In light of its financial results, the airline said it would issue US$4.7 billion of mandatory convertible bonds to help it weather the remainder of the pandemic.

The bonds issue formed as an optional part of a US$11.2 billion rescue package lead by its majority shareholder, state-owned holding company Temasek Holdings.

The announcement comes days after Singapore announced it had carried 95,000 passengers in April – a figure 10 times higher than the same month last year but still far short of its pre-COVID total of 1.8 million.

The airline said there was “growing optimism” due to the increased pace of vaccines being rolled out but warned border restrictions caused by new waves of the virus are still having an effect.

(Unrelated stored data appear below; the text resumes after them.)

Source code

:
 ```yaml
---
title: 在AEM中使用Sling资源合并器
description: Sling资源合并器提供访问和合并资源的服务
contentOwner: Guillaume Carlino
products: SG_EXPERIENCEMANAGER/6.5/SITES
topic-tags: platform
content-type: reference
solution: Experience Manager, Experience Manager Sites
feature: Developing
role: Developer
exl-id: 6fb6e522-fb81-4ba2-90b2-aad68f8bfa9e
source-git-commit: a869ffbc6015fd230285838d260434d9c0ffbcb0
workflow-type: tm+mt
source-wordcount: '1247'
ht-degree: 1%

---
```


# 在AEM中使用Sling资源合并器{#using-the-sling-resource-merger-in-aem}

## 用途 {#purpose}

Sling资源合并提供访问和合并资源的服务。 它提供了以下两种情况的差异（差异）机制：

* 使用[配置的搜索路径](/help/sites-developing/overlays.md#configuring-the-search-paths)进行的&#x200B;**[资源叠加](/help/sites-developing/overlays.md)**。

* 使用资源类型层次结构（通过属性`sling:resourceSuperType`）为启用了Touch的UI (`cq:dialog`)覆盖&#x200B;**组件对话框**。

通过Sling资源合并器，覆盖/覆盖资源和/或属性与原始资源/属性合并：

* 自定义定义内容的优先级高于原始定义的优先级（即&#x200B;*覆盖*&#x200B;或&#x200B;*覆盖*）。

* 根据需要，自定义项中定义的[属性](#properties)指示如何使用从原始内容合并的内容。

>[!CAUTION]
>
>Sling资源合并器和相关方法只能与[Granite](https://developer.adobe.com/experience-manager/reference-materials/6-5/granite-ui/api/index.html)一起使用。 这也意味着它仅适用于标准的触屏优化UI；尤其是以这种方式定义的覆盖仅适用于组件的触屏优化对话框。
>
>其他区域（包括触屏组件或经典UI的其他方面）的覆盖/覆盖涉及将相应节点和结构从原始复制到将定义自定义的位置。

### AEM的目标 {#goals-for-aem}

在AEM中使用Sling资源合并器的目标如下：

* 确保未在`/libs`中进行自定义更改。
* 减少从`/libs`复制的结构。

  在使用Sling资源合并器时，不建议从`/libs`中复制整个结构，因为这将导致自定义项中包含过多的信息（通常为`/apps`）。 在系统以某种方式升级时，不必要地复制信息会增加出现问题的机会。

The mixed news came shortly after Singapore and Hong Kong agreed to start a modest travel bubble from 26 May, which has the potential to increase activity.

However, the start date for the bubble has since been postponed for the second time, due to a recent rise in COVID-19 numbers in Singapore.

“This crisis is not over,” Singapore Airlines chairman Peter Seah said in a statement. “While the growing pace of vaccinations has given us hope, new waves of infections around the world mean that restrictions on international travel largely remain in place.”

The bubble was originally agreed upon by both city-states in October, and will begin with just one flight per day.

The agreement, which allows passengers to forego quarantine, was due to launch in November but was delayed after a spike of cases in Hong Kong.

Its launch will mark the second major travel corridor to open between countries operating a hotel isolation program, after Australia and New Zealand restarted travel earlier this month.

Ong Ye Kung, Singapore’s Minister for Transport, said, “I am happy that Hong Kong got the COVID-19 situation under control. It has been a long few months, but the conditions are now ripe again to re-launch the Air Travel Bubble.”

The deal will initially include just one flight carrying a maximum of 200 passengers for the first fortnight, before expanding.

All passengers departing from Hong Kong must be vaccinated, while customers from both cities are expected to take a test within three days of departure and then again on arrival.

The arrangement will be suspended if the seven-day average of unlinked community cases in either city increases to more than five.